Furthermore, due to the lack of a comprehensive gene annotation file for P. altivelis in public databases, candidate gene identification relied on extracting sequences from significant loci for BLAST alignment. This traditional approach may introduce a degree of subjectivity. Nonetheless, the identification of overlapping candidate genes (e.g., five genes identified by both GEMMA single- and multi-trait analyses) through complementary GWAS methods enhances confidence in our screening results.
6. Conclusions
Analysis of correlation coefficients among six growth traits in Plecoglossus altivelis showed that body weight (BW) was significantly positively correlated with total length (TL), body length (BL), and body height (BH), indicating these indices collectively influence body size, with BW tightly linked to length and height. TL and BL showed high consistency in assessing body length, while the correlation between BL and BH highlighted their importance in evaluating individual size. Gonad weight (GW) was strongly associated with BW but weakly linked to TL, BL, BH, and eye distance (ED), suggesting GW may be more closely related to reproductive traits or physiological status. ED showed weak associations with other indices, indicating insignificant links to body shape characteristics and potential relevance to survival adaptation or predatory behavior.

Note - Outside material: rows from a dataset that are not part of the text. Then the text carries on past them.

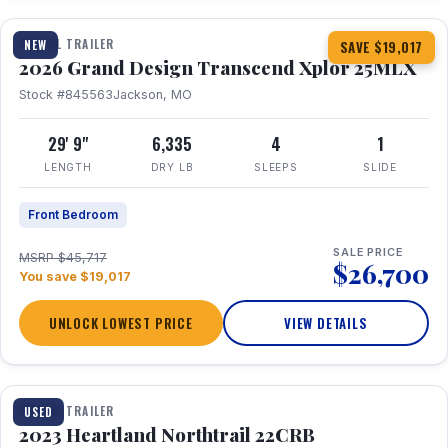
TRAVEL TRAILER
NEW
SAVE $19,017
2026 Grand Design Transcend Xplor 25MLX
Stock #845563
Jackson, MO
29' 9"
6,335
4
1
LENGTH
DRY LB
SLEEPS
SLIDE
Front Bedroom
SALE PRICE
MSRP $45,717
$26,700
You save $19,017
UNLOCK LOWEST PRICE
VIEW DETAILS
1 / 16
TRAVEL TRAILER
USED
2023 Heartland Northtrail 22CRB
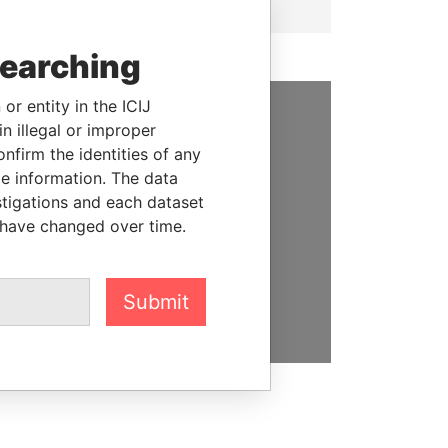
searching
or entity in the ICIJ
n illegal or improper
SUPPORT US
firm the identities of any
We depend on the generous
le information. The data
support of readers like you to
stigations and each dataset
help us expose corruption and
 have changed over time.
hold the powerful to account
DONATE
Submit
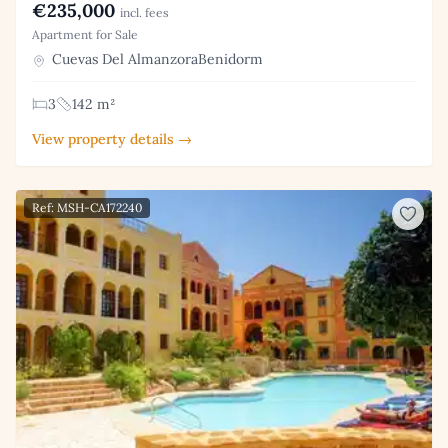
€235,000
incl. fees
Apartment for Sale
Cuevas Del AlmanzoraBenidorm
3
142 m²
View property details →
Ref: MSH-CA172240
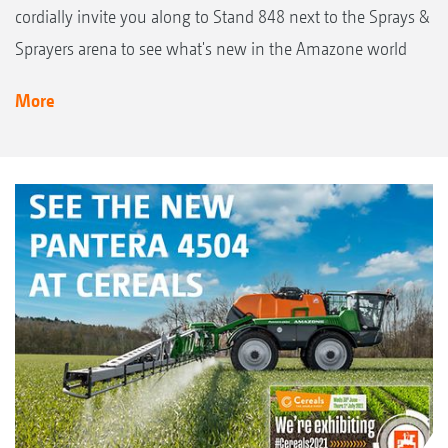
cordially invite you along to Stand 848 next to the Sprays &
Sprayers arena to see what's new in the Amazone world
More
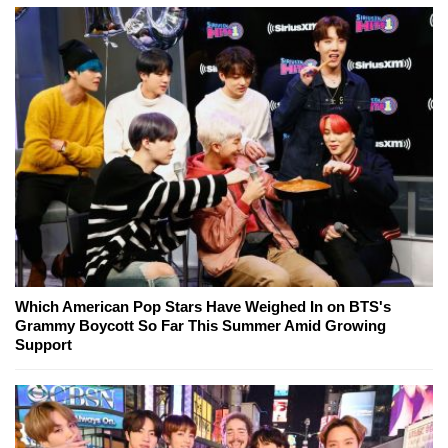
Which American Pop Stars Have Weighed In on BTS's
Grammy Boycott So Far This Summer Amid Growing
Support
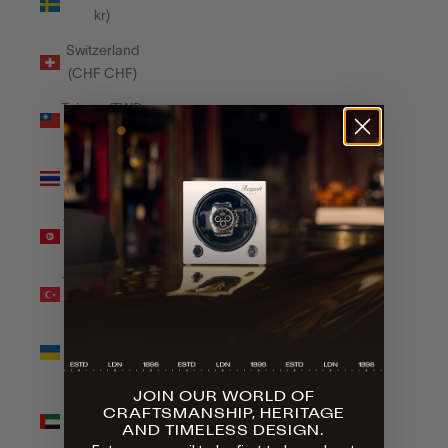
kr)
Switzerland
(CHF CHF)
Taiwan (TWD
$)
Thailand
(THB ฿)
Tunisia (GBP
£)
Türkiye (GBP
£)
Ukraine
(UAH ₴)
JOIN OUR WORLD OF
United Arab
CRAFTSMANSHIP, HERITAGE
Emirates
AND TIMELESS DESIGN.
(AED د.إ)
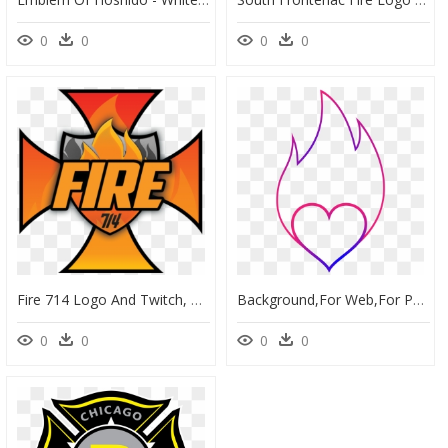
0
0
0
0
Fire 714 Logo And Twitch, HD Png Download
Background,for Web,for Photoshop,free Pictures, Free - Line Art Api, HD Png Download
0
0
0
0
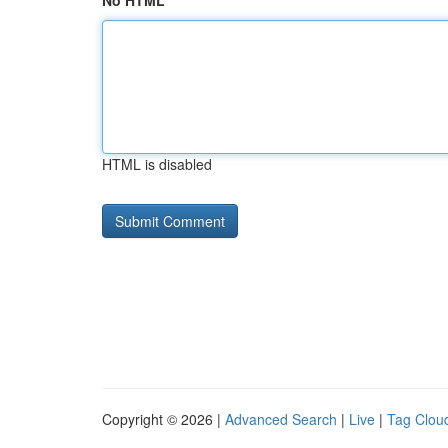
No HTML
HTML is disabled
Copyright © 2026 |
Advanced Search
|
Live
|
Tag Clou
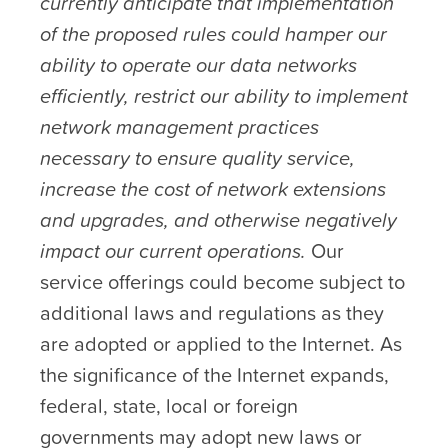
currently anticipate that implementation
of the proposed rules could hamper our
ability to operate our data networks
efficiently, restrict our ability to implement
network management practices
necessary to ensure quality service,
increase the cost of network extensions
and upgrades, and otherwise negatively
impact our current operations.
Our
service offerings could become subject to
additional laws and regulations as they
are adopted or applied to the Internet. As
the significance of the Internet expands,
federal, state, local or foreign
governments may adopt new laws or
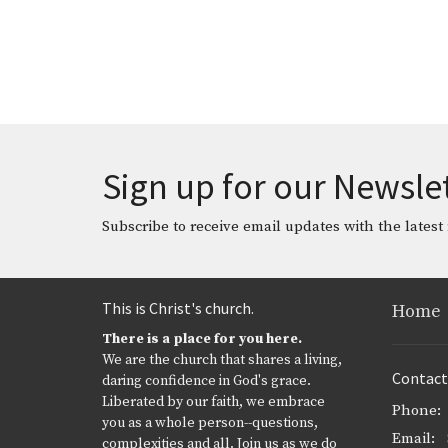
Sign up for our Newsle
Subscribe to receive email updates with the latest
This is Christ's church.
Home
There is a place for you here.
We are the church that shares a living,
Contact
daring confidence in God's grace.
Liberated by our faith, we embrace
Phone:
you as a whole person--questions,
Email
:
complexities and all. Join us as we do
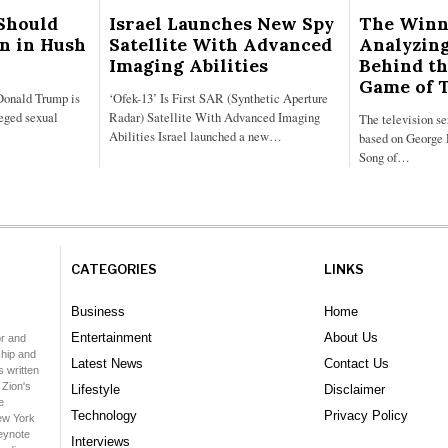
Should
Israel Launches New Spy
The Winn
on in Hush
Satellite With Advanced
Analyzing
Imaging Abilities
Behind th
Game of 
Donald Trump is
‘Ofek-13’ Is First SAR (Synthetic Aperture
leged sexual
Radar) Satellite With Advanced Imaging
The television s
Abilities Israel launched a new…
based on George 
Song of…
CATEGORIES
LINKS
Business
Home
Entertainment
About Us
or and
hip and
Latest News
Contact Us
 written
 Zion's
Lifestyle
Disclaimer
e
Technology
Privacy Policy
ew York
keynote
Interviews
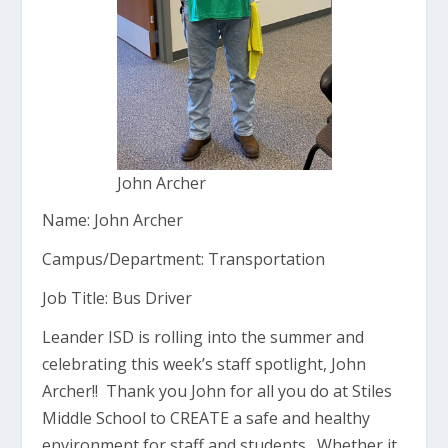
John Archer
Name: John Archer
Campus/Department: Transportation
Job Title: Bus Driver
Leander ISD is rolling into the summer and
celebrating this week’s staff spotlight, John
Archer!! Thank you John for all you do at Stiles
Middle School to CREATE a safe and healthy
environment for staff and students. Whether it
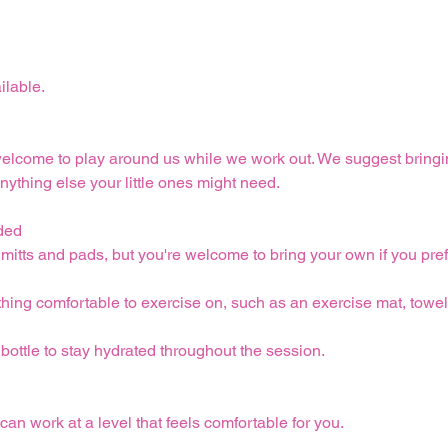
ilable.
welcome to play around us while we work out. We suggest bringi
nything else your little ones might need.
ded
itts and pads, but you're welcome to bring your own if you pref
ing comfortable to exercise on, such as an exercise mat, towel,
 bottle to stay hydrated throughout the session.
can work at a level that feels comfortable for you.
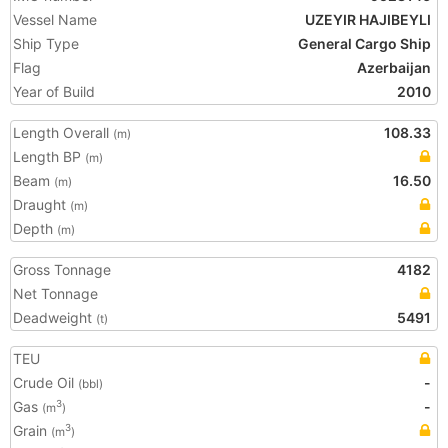
Vessel Name
UZEYIR HAJIBEYLI
Ship Type
General Cargo Ship
Flag
Azerbaijan
Year of Build
2010
Length Overall
108.33
(m)
Length BP
(m)
Beam
16.50
(m)
Draught
(m)
Depth
(m)
Gross Tonnage
4182
Net Tonnage
Deadweight
5491
(t)
TEU
Crude Oil
-
(bbl)
Gas
-
3
(m
)
Grain
3
(m
)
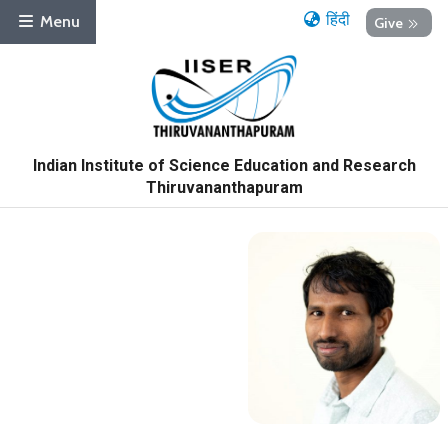
हिंदी
Menu
Give
Indian Institute of Science Education and Research
Thiruvananthapuram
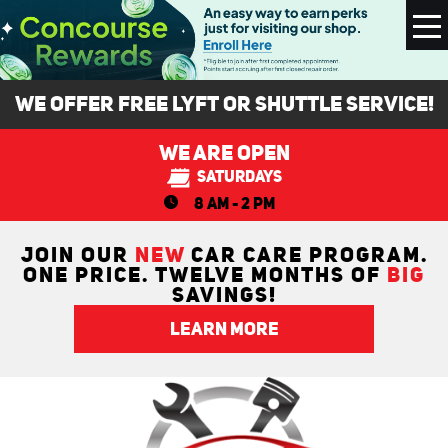
To
M
We Offer FREE Lyft or Shuttle Service!
We Are Open
Saturdays
8 AM - 2 PM
JOIN OUR
NEW
CAR CARE PROGRAM.
ONE PRICE. TWELVE MONTHS OF
BIG
SAVINGS!
LEARN MORE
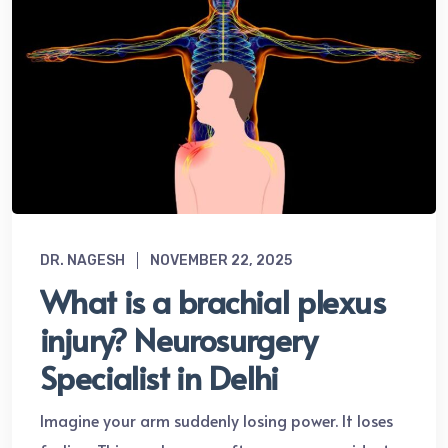
DR. NAGESH
NOVEMBER 22, 2025
What is a brachial plexus
injury? Neurosurgery
Specialist in Delhi
Imagine your arm suddenly losing power. It loses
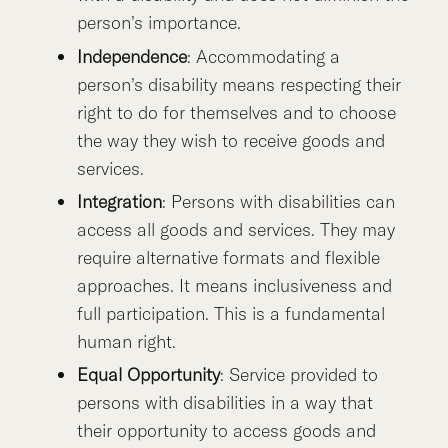
person’s importance.
Independence
: Accommodating a
person’s disability means respecting their
right to do for themselves and to choose
the way they wish to receive goods and
services.
Integration
: Persons with disabilities can
access all goods and services. They may
require alternative formats and flexible
approaches. It means inclusiveness and
full participation. This is a fundamental
human right.
Equal Opportunity
: Service provided to
persons with disabilities in a way that
their opportunity to access goods and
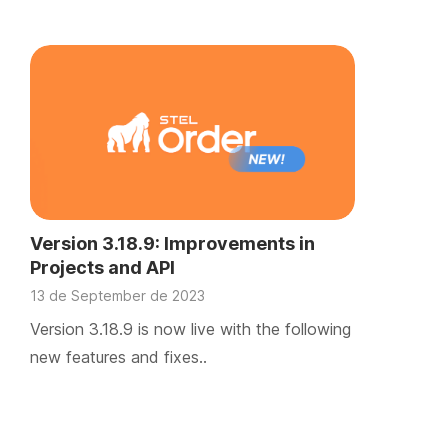
Version 3.18.9: Improvements in
Projects and API
13 de September de 2023
Version 3.18.9 is now live with the following
new features and fixes..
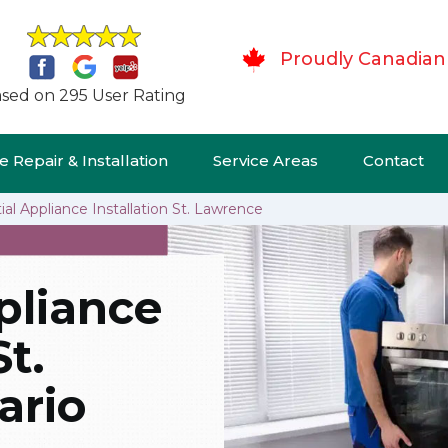
Proudly Canadian
sed on 295 User Rating
 Repair & Installation
Service Areas
Contact
ial Appliance Installation St. Lawrence
pliance
St.
ario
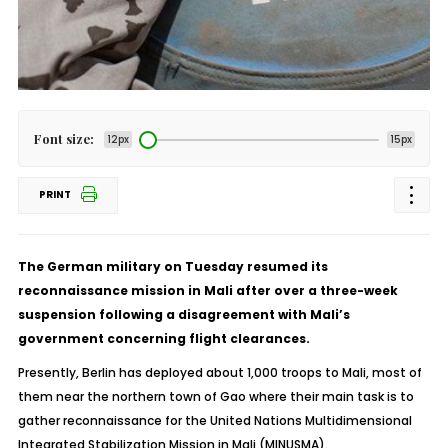
Font size:
12px
15px
PRINT
The German military on Tuesday resumed its
reconnaissance mission in Mali after over a three-week
suspension following a disagreement with Mali’s
government concerning flight clearances.
Presently, Berlin has deployed about 1,000 troops to Mali, most of
them near the northern town of Gao where their main task is to
gather reconnaissance for the United Nations Multidimensional
Integrated Stabilization Mission in Mali (MINUSMA).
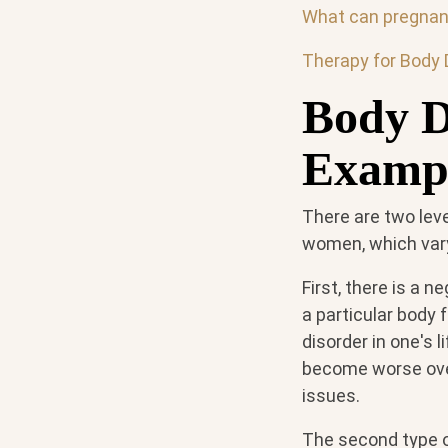
What can pregnant
Therapy for Body 
Body D
Examp
There are two lev
women, which vary 
First, there is a 
a particular body 
disorder in one's 
become worse over 
issues.
The second type o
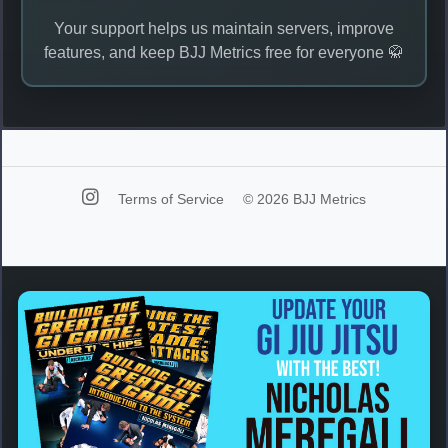
Your support helps us maintain servers, improve
features, and keep BJJ Metrics free for everyone 🥋
Terms of Service
© 2026 BJJ Metrics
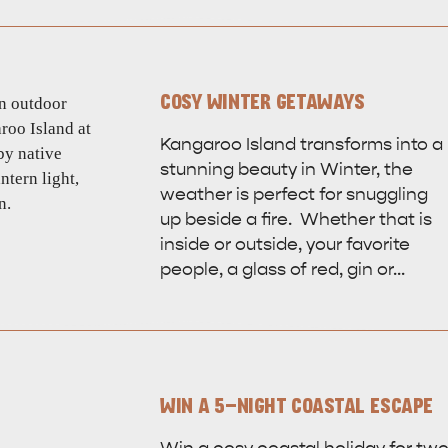
site
COSY WINTER GETAWAYS
RE
ISLAND LIFE
NATU
Kangaroo Island transforms into a
stunning beauty in Winter, the
weather is perfect for snuggling
up beside a fire. Whether that is
inside or outside, your favorite
people, a glass of red, gin or…
WIN A 5-NIGHT COASTAL ESCAPE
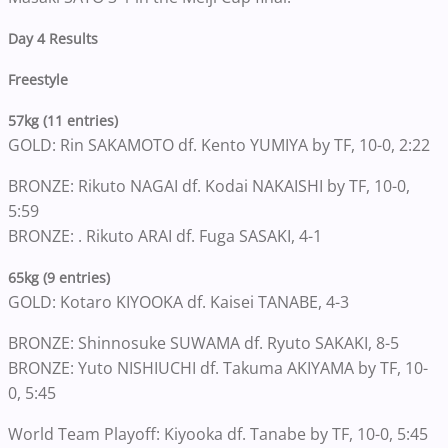
Day 4 Results
Freestyle
57kg (11 entries)
GOLD: Rin SAKAMOTO df. Kento YUMIYA by TF, 10-0, 2:22
BRONZE: Rikuto NAGAI df. Kodai NAKAISHI by TF, 10-0,
5:59
BRONZE: . Rikuto ARAI df. Fuga SASAKI, 4-1
65kg (9 entries)
GOLD: Kotaro KIYOOKA df. Kaisei TANABE, 4-3
BRONZE: Shinnosuke SUWAMA df. Ryuto SAKAKI, 8-5
BRONZE: Yuto NISHIUCHI df. Takuma AKIYAMA by TF, 10-
0, 5:45
World Team Playoff: Kiyooka df. Tanabe by TF, 10-0, 5:45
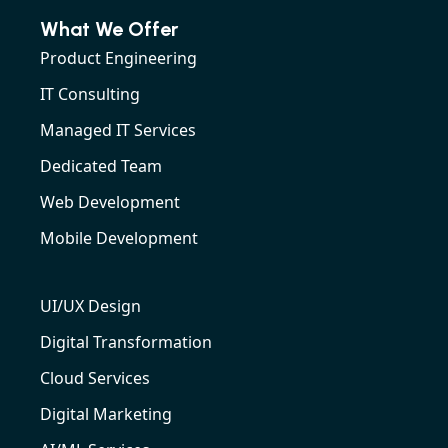
What We Offer
Product Engineering
IT Consulting
Managed IT Services
Dedicated Team
Web Development
Mobile Development
UI/UX Design
Digital Transformation
Cloud Services
Digital Marketing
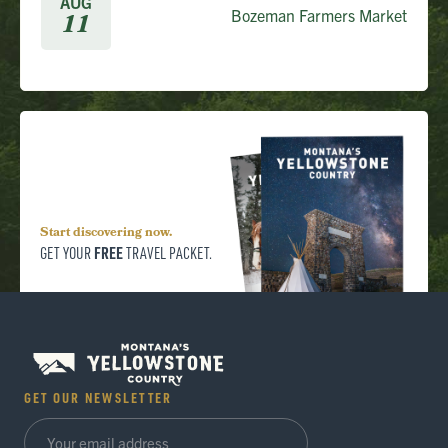
AUG
Bozeman Farmers Market
11
Start discovering now.
FREE
GET YOUR
TRAVEL PACKET.
GET OUR NEWSLETTER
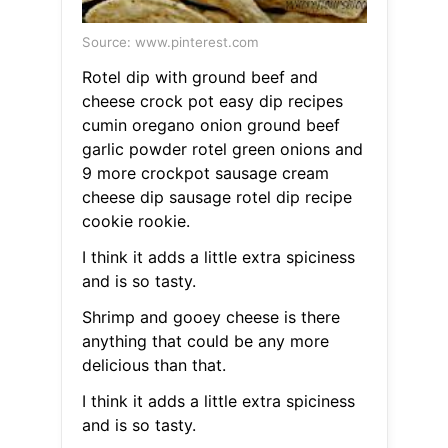
Source: www.pinterest.com
Rotel dip with ground beef and
cheese crock pot easy dip recipes
cumin oregano onion ground beef
garlic powder rotel green onions and
9 more crockpot sausage cream
cheese dip sausage rotel dip recipe
cookie rookie.
I think it adds a little extra spiciness
and is so tasty.
Shrimp and gooey cheese is there
anything that could be any more
delicious than that.
I think it adds a little extra spiciness
and is so tasty.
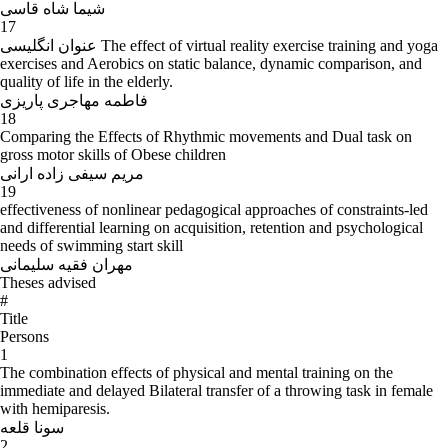
شیما شاه قاسی
17
عنوان انگلیسی The effect of virtual reality exercise training and yoga
exercises and Aerobics on static balance, dynamic comparison, and
quality of life in the elderly.
فاطمه مهاجری پاریزی
18
Comparing the Effects of Rhythmic movements and Dual task on
gross motor skills of Obese children
مریم سیفی زاده ارانی
19
effectiveness of nonlinear pedagogical approaches of constraints-led
and differential learning on acquisition, retention and psychological
needs of swimming start skill
مهران فقیه سلیمانی
Theses advised
#
Title
Persons
1
The combination effects of physical and mental training on the
immediate and delayed Bilateral transfer of a throwing task in female
with hemiparesis.
سونا قلعه
2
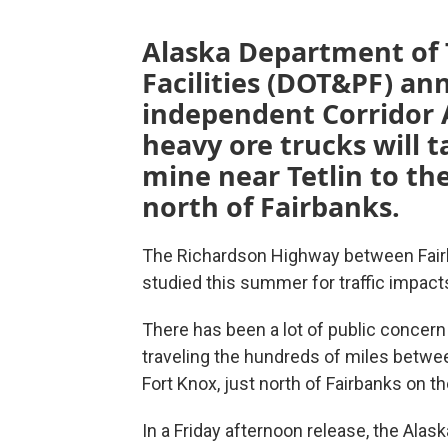
Alaska Department of 
Facilities (DOT&PF) an
independent Corridor A
heavy ore trucks will
mine near Tetlin to the
north of Fairbanks.
The Richardson Highway between Fairb
studied this summer for traffic impact
There has been a lot of public concern 
traveling the hundreds of miles between
Fort Knox, just north of Fairbanks on 
In a Friday afternoon release, the Alas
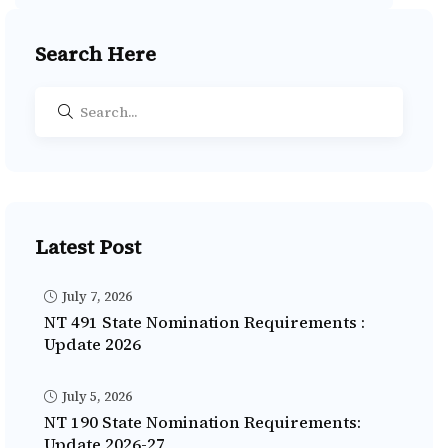
Search Here
Latest Post
July 7, 2026
NT 491 State Nomination Requirements :
Update 2026
July 5, 2026
NT 190 State Nomination Requirements:
Update 2026-27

GCTA genetic correlation analysis revealed strong positive genetic correlations (rg > 0.9) between BW and TL, BL, and BH, with high synergy among TL, BL, and BH, suggesting these morphological traits are regulated by shared polygenic networks—selecting for BW could synchronously improve other growth-related traits. GW was strongly correlated with BL and BW but weakly with ED, indicating gonadal development integrates growth metabolism and reproduction-specific regulatory mechanisms, requiring balanced breeding goals. ED had low genetic correlations with most traits (e.g., BW, GW) and only moderate correlation with TL, showing relatively independent genetic regulation. Treating ED as a secondary trait for separate optimization could improve breeding efficiency, consistent with phenotypic analysis results.